In statistics, imputation is the substitution of some value for missing data. When substituting for a data point, it is known as "unit imputation"; when substituting for a component of a data point, it is known as "item imputation". Once all missing values have been imputed, the data set can then be analysed using standard techniques for complete data. Imputation theory is constantly developing and thus requires consistent attention to new information regarding the subject. There have been many theories embraced by scientists to account for missing data but the majority of them introduce large amounts of bias. A few of the well known attempts to deal with missing data include: Hot deck and cold deck imputation; listwise and pairwise deletion; mean imputation; regression imputation; last observation carried forward; and stochastic imputation.
A once-common method of imputation was hot-deck imputation where a missing value was imputed from a randomly selected similar record. The term "hot deck" dates back to the storage of data on punched cards, and indicates that the information donors come from the same dataset as the recipients. The stack of cards was "hot" because it was currently being processed.
Cold-deck imputation, by contrast, selects donors from another dataset. Since computer power has advanced rapidly and punched cards are no longer used, more sophisticated methods of imputation have generally superseded the original random and sorted hot deck imputation techniques, such as the nearest neighbour hot deck imputation and the approximate Bayesian bootstrap.
Listwise deletion is when all cases with a missing value are deleted. If the data are missing completely at random, then listwise deletion does not add any bias, but it does decrease the power of the analysis by deleting all cases with missing values on a predictor variable thus decreasing the N value. If the cases are not missing completely at random, then listwise deletion will introduce bias because the sub-sample of cases represented by the missing data represent a unique population, thus list wise deletion destroys the information introduced by that unique population. Pairwise deletion involves only deleting specific variable cell values along with the outcome variable when a particular variable is required in an analysis and has a missing value, but the case will exist in all other situations, thus the total N for analysis will not be consistent across parameter estimations. Because of the incomplete N values at some points in time, while still maintaining complete case comparison for other parameters, pairwise deletion introduces impossible mathematical situations such as correlations that are over 100% (Enders, 2010).
Mean imputation ruins the correlation between predictors and outcomes because it changes the way two variables co-variate, that is, if two variables move in tandem give or take a certain amount of error, then using mean imputation to fill in the missing values destroys the natural relationship between the predictor and outcome variables since the imputed values will all be the mean of the predictor thus remain static for all missing values while the outcome still varies independently.
Last observation carried forward involves using the cell values immediately prior to the data that are missing, and using these values for each of the empty cells until the next available data cell without a missing value is identified.
Regression imputation has the opposite problem of mean imputation. A regression model is estimated to predict the missing values and the missing data is imputed in relation to this. The problem is that the imputed data don't have an error term included in their estimation, thus the estimates fit perfectly along the regression line with out any residual variance. This causes relationships to be over identified. Stochastic regression was a fairly successful attempt to correct the lack of an error term by adding the average regression variance to the regression imputations to introduce error. Stochastic regression is an excellent technique, and shows much less bias than the above mentioned techniques, but it still missed one thing - if data are imputed then intuitively one would think that more noise should be introduced to the problem than simple residual variance (Enders, 2010).
In order to deal with the problem of increased noise due to imputation, Rubin (1987) developed a method for averaging the outcomes across multiply imputed data sets to account for this. The way this works is that imputation processes similar to stochastic regression are run on the same data set multiple times and the imputed data sets are saved for later analysis. Each imputed data set is analyzed separately and the results are averaged except for the standard error term (SE). The SE is constructed by the within variance of each data set as well as the variance between imputed items on each data set. These two variances are added together and the square root of them determines the SE, thus the noise due to imputation as well as the residual variance are introduced to the regression model.
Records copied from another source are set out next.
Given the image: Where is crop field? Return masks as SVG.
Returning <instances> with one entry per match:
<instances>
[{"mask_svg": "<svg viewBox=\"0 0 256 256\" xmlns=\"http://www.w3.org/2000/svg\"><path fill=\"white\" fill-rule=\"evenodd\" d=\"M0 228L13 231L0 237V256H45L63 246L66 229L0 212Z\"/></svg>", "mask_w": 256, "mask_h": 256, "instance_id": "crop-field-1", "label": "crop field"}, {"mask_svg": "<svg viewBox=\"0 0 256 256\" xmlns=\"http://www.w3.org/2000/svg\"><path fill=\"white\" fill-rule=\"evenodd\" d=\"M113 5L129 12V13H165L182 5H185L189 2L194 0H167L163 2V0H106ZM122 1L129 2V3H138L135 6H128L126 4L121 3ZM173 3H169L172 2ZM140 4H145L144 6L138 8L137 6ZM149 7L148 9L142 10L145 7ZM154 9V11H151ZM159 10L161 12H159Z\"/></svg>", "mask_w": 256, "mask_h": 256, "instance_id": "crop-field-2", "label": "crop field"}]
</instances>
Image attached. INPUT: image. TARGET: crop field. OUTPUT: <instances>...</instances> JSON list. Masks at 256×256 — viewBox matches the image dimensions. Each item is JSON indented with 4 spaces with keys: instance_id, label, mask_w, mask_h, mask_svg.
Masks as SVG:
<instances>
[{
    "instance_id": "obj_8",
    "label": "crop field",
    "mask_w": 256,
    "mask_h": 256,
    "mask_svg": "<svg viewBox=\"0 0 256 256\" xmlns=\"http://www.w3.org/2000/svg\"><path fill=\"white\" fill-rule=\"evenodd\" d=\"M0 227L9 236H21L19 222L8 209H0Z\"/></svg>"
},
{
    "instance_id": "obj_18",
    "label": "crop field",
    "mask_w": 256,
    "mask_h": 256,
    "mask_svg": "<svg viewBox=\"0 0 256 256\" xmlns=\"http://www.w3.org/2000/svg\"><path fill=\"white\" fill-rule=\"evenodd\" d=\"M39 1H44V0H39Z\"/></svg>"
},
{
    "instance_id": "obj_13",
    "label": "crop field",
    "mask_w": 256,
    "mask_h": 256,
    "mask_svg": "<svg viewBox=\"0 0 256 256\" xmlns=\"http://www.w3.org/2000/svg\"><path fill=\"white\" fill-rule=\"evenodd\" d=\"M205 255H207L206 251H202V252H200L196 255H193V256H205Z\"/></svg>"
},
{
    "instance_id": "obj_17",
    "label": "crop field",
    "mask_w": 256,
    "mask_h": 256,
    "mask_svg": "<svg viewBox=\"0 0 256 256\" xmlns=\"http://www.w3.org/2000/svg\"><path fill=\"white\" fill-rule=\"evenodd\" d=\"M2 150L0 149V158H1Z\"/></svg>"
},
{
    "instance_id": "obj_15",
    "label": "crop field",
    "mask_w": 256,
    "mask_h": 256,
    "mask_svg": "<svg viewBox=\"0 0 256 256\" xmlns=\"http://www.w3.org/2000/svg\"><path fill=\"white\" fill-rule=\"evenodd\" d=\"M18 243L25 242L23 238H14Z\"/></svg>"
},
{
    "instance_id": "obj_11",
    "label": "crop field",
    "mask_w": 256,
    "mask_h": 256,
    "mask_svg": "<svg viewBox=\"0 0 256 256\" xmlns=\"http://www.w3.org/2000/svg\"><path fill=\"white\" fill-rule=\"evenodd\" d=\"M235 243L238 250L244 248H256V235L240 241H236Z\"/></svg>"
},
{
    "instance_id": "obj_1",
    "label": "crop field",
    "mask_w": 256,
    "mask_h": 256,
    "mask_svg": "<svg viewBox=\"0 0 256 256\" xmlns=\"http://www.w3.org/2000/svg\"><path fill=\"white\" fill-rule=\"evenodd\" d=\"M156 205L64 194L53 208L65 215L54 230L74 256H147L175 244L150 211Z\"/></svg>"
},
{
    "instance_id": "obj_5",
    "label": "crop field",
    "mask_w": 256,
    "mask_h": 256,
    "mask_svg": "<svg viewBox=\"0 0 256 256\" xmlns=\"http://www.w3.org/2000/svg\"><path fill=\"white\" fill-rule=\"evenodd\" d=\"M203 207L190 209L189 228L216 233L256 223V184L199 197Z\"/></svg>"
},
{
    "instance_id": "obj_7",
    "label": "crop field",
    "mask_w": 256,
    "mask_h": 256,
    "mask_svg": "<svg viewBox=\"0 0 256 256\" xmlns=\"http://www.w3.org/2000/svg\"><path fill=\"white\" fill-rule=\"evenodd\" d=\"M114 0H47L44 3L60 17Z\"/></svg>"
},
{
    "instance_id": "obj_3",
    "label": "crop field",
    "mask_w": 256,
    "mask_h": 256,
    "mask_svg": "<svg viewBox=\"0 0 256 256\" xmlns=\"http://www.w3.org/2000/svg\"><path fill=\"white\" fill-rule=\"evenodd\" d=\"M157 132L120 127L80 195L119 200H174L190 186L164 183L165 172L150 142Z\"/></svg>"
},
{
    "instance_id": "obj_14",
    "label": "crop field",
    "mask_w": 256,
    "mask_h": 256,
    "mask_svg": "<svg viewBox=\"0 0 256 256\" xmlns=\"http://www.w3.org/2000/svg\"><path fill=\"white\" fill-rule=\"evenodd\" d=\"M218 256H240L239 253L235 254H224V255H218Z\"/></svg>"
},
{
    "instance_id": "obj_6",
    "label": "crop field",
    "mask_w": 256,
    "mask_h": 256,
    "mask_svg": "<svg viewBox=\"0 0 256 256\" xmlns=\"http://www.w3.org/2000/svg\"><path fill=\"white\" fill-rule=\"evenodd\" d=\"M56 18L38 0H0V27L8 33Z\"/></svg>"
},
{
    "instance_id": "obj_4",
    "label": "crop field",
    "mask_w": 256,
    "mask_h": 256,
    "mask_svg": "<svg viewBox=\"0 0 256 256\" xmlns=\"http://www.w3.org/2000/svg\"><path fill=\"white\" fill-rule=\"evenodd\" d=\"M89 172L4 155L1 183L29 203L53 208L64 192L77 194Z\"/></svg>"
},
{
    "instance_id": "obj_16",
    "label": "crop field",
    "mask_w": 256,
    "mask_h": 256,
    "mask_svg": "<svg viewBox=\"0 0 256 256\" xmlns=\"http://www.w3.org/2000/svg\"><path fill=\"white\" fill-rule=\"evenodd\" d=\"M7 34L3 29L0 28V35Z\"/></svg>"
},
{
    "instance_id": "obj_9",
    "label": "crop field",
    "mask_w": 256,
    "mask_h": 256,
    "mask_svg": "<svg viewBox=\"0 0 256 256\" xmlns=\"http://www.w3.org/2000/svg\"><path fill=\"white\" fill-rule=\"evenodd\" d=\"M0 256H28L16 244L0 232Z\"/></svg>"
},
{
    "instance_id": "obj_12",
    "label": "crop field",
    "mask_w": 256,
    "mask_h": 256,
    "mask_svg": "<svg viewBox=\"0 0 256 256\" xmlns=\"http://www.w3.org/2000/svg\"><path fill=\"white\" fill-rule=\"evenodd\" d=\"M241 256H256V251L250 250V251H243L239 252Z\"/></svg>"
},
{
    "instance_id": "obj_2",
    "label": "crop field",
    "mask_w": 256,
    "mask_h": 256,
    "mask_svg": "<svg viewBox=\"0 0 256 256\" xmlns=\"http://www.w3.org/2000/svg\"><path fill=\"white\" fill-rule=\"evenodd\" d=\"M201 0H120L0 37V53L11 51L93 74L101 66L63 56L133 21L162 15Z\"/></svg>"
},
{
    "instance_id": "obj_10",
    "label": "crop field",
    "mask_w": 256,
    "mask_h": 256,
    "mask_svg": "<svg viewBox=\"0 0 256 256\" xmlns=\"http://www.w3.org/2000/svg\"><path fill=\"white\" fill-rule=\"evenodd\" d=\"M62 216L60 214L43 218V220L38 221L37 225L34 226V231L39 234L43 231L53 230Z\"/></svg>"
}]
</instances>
Rubin and Little are two of the most influential researchers in modern missing data theory. Rubin proposed the highly influential missing data mechanisms in 1976, and proposed a way to combine the analysis from multiple data sets in 1987 as mentioned above. Little introduced the concept of maximum likelihood in the mid 1970s and worked with Rubin on further developments of both maximum likelihood and multiple imputation. These two methods represent what is currently identified as the best methods for dealing with missing data available.
Maximum likelihood involves the estimation of parameters based on the observed data using Bayesian estimation techniques, maximum likelihood estimation within what is known as a density function, and the EM algorithm to forward the observations toward maximum likelihood through a sequential progress of minimizing the difference between maximum likelihood estimations. Maximum likelihood estimation is equivalent to multiple imputation in most cases though maximum likelihood is easier to implement than multiple imputation thus usually more preferred, but multiple imputation has slightly more situations in which it is applicable.
In machine learning, it is sometimes possible to train a classifier directly over the original data without imputing it first. That was shown to yield better performance in cases where the missing data is structurally absent, rather than missing due to measurement noise.